WHAT THE TASK REQUIRES: Reproduce the text from every item below, putting "X" wherever "Twitter" appears and leaving everything else unchanged. Omit the pictures.

EXTRACTED INFORMATION:
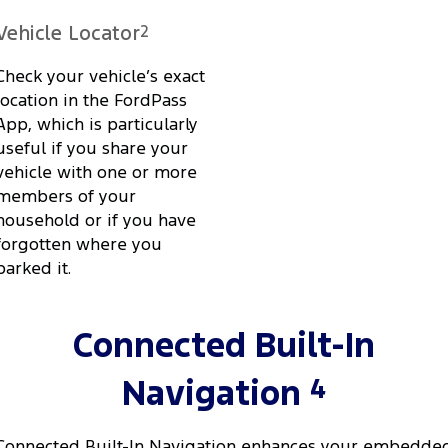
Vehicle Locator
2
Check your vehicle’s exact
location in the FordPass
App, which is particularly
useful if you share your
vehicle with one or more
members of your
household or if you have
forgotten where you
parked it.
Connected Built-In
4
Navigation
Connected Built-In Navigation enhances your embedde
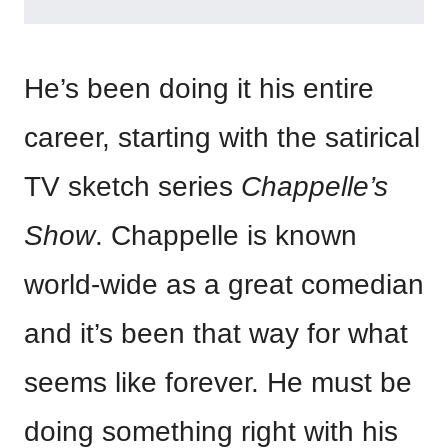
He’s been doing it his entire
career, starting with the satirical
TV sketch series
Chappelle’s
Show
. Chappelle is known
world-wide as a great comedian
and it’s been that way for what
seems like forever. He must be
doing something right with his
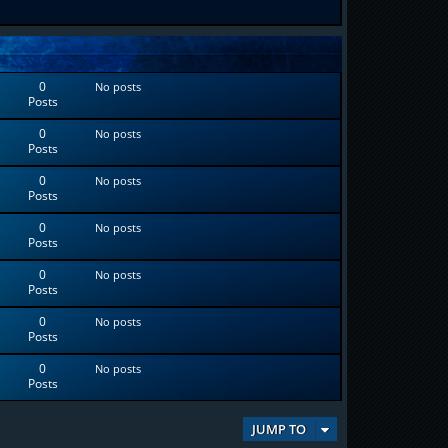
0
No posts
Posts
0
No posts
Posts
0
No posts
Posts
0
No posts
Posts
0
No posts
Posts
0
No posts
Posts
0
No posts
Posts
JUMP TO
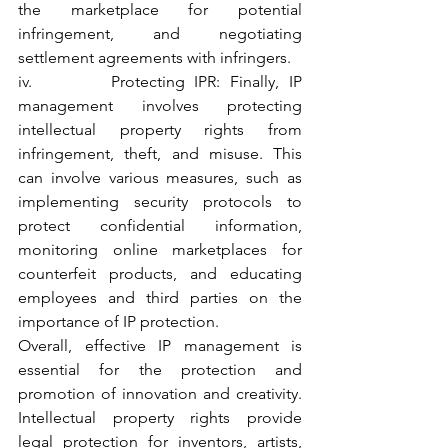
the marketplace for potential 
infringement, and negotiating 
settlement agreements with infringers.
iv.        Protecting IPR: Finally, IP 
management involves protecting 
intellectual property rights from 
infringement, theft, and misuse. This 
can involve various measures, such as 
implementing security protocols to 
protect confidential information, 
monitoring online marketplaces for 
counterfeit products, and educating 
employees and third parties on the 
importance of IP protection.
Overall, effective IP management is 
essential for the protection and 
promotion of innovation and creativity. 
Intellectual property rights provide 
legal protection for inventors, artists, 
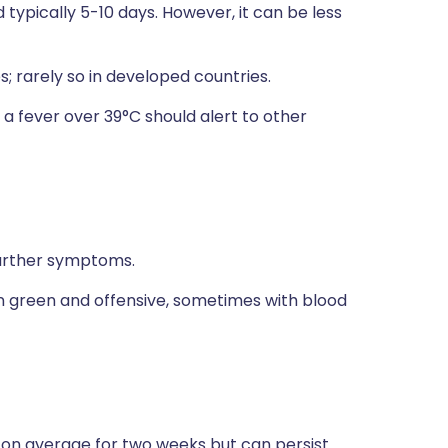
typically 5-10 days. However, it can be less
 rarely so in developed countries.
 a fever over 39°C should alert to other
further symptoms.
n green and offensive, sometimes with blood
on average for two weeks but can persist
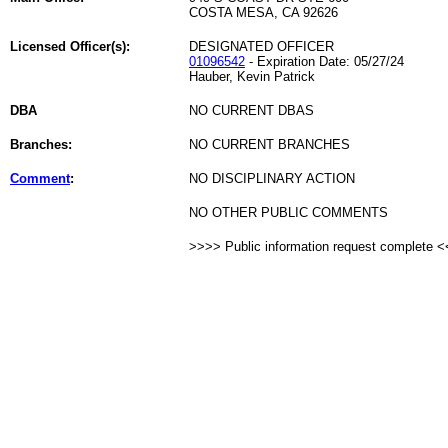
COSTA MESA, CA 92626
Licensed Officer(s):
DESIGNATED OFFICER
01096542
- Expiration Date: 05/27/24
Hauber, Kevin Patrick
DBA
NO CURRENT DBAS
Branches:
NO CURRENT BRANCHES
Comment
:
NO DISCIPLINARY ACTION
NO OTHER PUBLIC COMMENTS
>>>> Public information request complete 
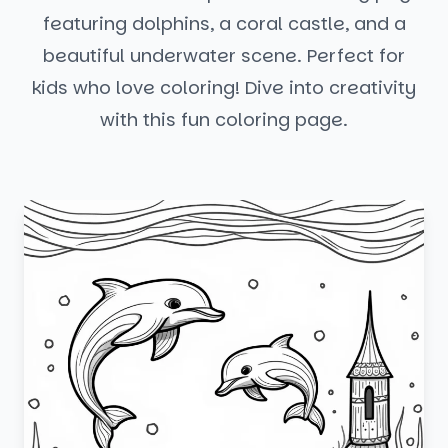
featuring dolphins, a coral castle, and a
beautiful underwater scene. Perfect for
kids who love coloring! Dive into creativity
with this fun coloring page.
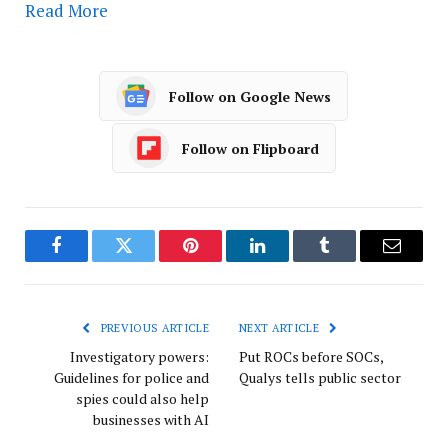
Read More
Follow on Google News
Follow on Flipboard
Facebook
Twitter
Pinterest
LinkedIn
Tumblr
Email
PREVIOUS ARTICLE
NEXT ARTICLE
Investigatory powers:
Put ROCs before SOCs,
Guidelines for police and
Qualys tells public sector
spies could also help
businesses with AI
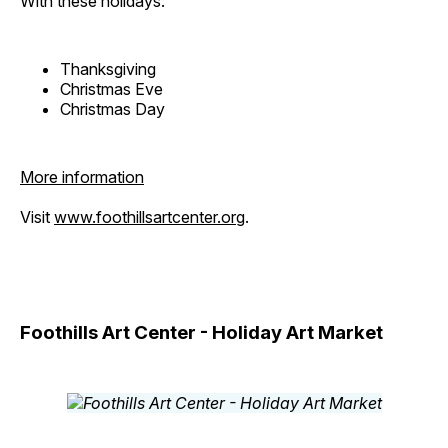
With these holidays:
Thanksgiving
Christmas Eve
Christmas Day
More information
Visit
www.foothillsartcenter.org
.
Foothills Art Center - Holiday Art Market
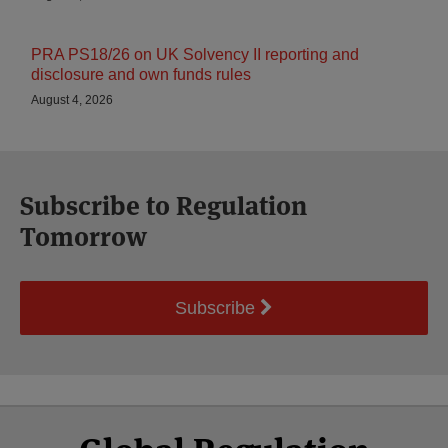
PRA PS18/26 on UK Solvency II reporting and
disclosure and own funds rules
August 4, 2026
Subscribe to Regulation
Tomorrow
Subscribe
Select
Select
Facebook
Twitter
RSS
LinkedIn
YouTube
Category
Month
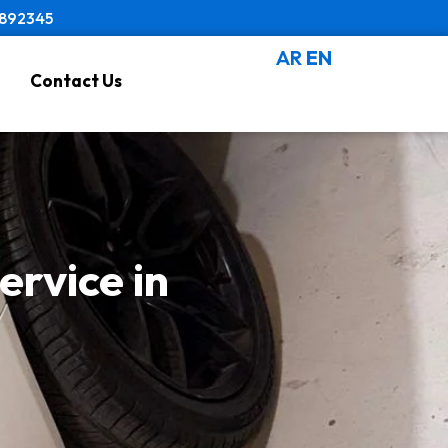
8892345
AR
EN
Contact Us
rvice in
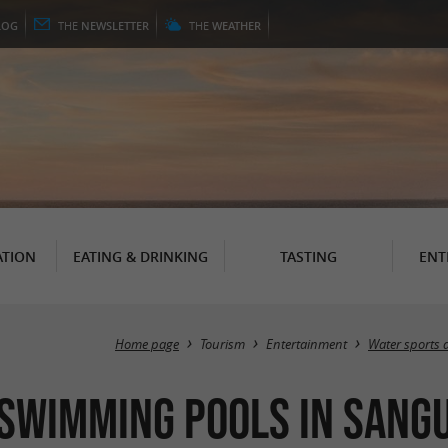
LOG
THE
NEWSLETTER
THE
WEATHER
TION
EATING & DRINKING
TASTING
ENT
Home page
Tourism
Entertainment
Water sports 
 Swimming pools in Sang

FINISHED TASK:
Vehicle Locator
2
Check your vehicle’s exact
location in the FordPass
App, which is particularly
useful if you share your
vehicle with one or more
members of your
household or if you have
forgotten where you
parked it.
Connected Built-In
4
Navigation
Connected Built-In Navigation enhances your embedde
He’s been doing it his entire
career, starting with the satirical
TV sketch series
Chappelle’s
Show
. Chappelle is known
world-wide as a great comedian
and it’s been that way for what
seems like forever. He must be
doing something right with his
0
No posts
Posts
0
No posts
Posts
0
No posts
Posts
0
No posts
Posts
0
No posts
Posts
0
No posts
Posts
0
No posts
Posts
JUMP TO
the marketplace for potential 
infringement, and negotiating 
settlement agreements with infringers.
iv.        Protecting IPR: Finally, IP 
management involves protecting 
intellectual property rights from 
infringement, theft, and misuse. This 
can involve various measures, such as 
implementing security protocols to 
protect confidential information, 
monitoring online marketplaces for 
counterfeit products, and educating 
employees and third parties on the 
importance of IP protection.
Overall, effective IP management is 
essential for the protection and 
promotion of innovation and creativity. 
Intellectual property rights provide 
legal protection for inventors, artists, 
typically 5-10 days. However, it can be less
 rarely so in developed countries.
 a fever over 39°C should alert to other
further symptoms.
n green and offensive, sometimes with blood
on average for two weeks but can persist
COSTA MESA, CA 92626
Licensed Officer(s):
DESIGNATED OFFICER
01096542
- Expiration Date: 05/27/24
Hauber, Kevin Patrick
DBA
NO CURRENT DBAS
Branches:
NO CURRENT BRANCHES
Comment
:
NO DISCIPLINARY ACTION
NO OTHER PUBLIC COMMENTS
>>>> Public information request complete 
featuring dolphins, a coral castle, and a
beautiful underwater scene. Perfect for
kids who love coloring! Dive into creativity
with this fun coloring page.
Read More
Follow on Google News
Follow on Flipboard
Facebook
X
Pinterest
LinkedIn
Tumblr
Email
PREVIOUS ARTICLE
NEXT ARTICLE
Investigatory powers:
Put ROCs before SOCs,
Guidelines for police and
Qualys tells public sector
spies could also help
businesses with AI
With these holidays:
Thanksgiving
Christmas Eve
Christmas Day
More information
Visit
www.foothillsartcenter.org
.
Foothills Art Center - Holiday Art Market
PRA PS18/26 on UK Solvency II reporting and
disclosure and own funds rules
August 4, 2026
Subscribe to Regulation
Tomorrow
Subscribe
Select
Select
Facebook
X
RSS
LinkedIn
YouTube
Category
Month
8892345
AR
EN
Contact Us
rvice in
LOG
THE
NEWSLETTER
THE
WEATHER
TION
EATING & DRINKING
TASTING
ENT
Home page
Tourism
Entertainment
Water sports 
 Swimming pools in Sang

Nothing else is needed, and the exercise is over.